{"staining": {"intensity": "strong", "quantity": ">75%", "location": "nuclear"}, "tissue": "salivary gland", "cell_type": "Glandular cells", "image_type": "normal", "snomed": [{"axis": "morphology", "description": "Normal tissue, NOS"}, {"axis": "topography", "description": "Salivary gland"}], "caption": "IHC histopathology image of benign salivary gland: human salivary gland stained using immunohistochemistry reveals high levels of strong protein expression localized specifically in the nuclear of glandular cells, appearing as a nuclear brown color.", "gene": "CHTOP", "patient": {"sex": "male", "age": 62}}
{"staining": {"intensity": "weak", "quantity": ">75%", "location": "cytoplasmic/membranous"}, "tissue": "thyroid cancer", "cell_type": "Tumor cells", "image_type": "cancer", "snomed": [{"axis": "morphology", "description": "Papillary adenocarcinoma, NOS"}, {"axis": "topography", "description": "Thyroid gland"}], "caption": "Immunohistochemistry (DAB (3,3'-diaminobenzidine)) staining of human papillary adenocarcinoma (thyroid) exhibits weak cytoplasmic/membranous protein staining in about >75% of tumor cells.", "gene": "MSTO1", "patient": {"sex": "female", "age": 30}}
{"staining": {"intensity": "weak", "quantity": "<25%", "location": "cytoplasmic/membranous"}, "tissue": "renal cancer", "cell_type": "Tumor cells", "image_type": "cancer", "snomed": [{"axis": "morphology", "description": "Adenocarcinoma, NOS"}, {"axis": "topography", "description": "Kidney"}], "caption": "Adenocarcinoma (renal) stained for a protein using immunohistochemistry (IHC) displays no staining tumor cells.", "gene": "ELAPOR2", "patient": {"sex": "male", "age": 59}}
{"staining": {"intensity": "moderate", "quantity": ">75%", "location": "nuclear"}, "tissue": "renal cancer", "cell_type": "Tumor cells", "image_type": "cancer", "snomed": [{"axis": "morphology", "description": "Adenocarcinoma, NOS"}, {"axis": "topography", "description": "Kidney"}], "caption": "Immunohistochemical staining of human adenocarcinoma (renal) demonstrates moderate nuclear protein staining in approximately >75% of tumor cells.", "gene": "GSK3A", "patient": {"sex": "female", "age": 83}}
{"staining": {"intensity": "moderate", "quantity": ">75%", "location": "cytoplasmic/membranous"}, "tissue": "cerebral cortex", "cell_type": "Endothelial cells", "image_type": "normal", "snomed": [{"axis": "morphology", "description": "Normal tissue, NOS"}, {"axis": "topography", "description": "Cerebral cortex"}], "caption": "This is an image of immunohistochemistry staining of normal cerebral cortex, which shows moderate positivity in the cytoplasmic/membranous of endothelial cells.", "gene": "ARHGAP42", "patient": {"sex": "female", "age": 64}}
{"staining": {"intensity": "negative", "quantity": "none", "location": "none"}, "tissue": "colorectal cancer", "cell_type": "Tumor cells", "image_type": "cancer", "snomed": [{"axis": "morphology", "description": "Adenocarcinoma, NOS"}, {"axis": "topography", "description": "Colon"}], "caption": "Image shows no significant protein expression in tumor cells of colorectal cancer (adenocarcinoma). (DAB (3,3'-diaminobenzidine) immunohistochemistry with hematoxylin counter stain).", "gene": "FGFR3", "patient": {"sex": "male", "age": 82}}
____________
EXERCISE —
The line above containing "(DAB (3,3'-diaminobenzidine)) staining", the line containing "(renal) stained for", and every line between them are to be transcribed exactly; no other line is wanted.

TASK SOLUTION —
{"staining": {"intensity": "weak", "quantity": ">75%", "location": "cytoplasmic/membranous"}, "tissue": "thyroid cancer", "cell_type": "Tumor cells", "image_type": "cancer", "snomed": [{"axis": "morphology", "description": "Papillary adenocarcinoma, NOS"}, {"axis": "topography", "description": "Thyroid gland"}], "caption": "Immunohistochemistry (DAB (3,3'-diaminobenzidine)) staining of human papillary adenocarcinoma (thyroid) exhibits weak cytoplasmic/membranous protein staining in about >75% of tumor cells.", "gene": "MSTO1", "patient": {"sex": "female", "age": 30}}
{"staining": {"intensity": "weak", "quantity": "<25%", "location": "cytoplasmic/membranous"}, "tissue": "renal cancer", "cell_type": "Tumor cells", "image_type": "cancer", "snomed": [{"axis": "morphology", "description": "Adenocarcinoma, NOS"}, {"axis": "topography", "description": "Kidney"}], "caption": "Adenocarcinoma (renal) stained for a protein using immunohistochemistry (IHC) displays no staining tumor cells.", "gene": "ELAPOR2", "patient": {"sex": "male", "age": 59}}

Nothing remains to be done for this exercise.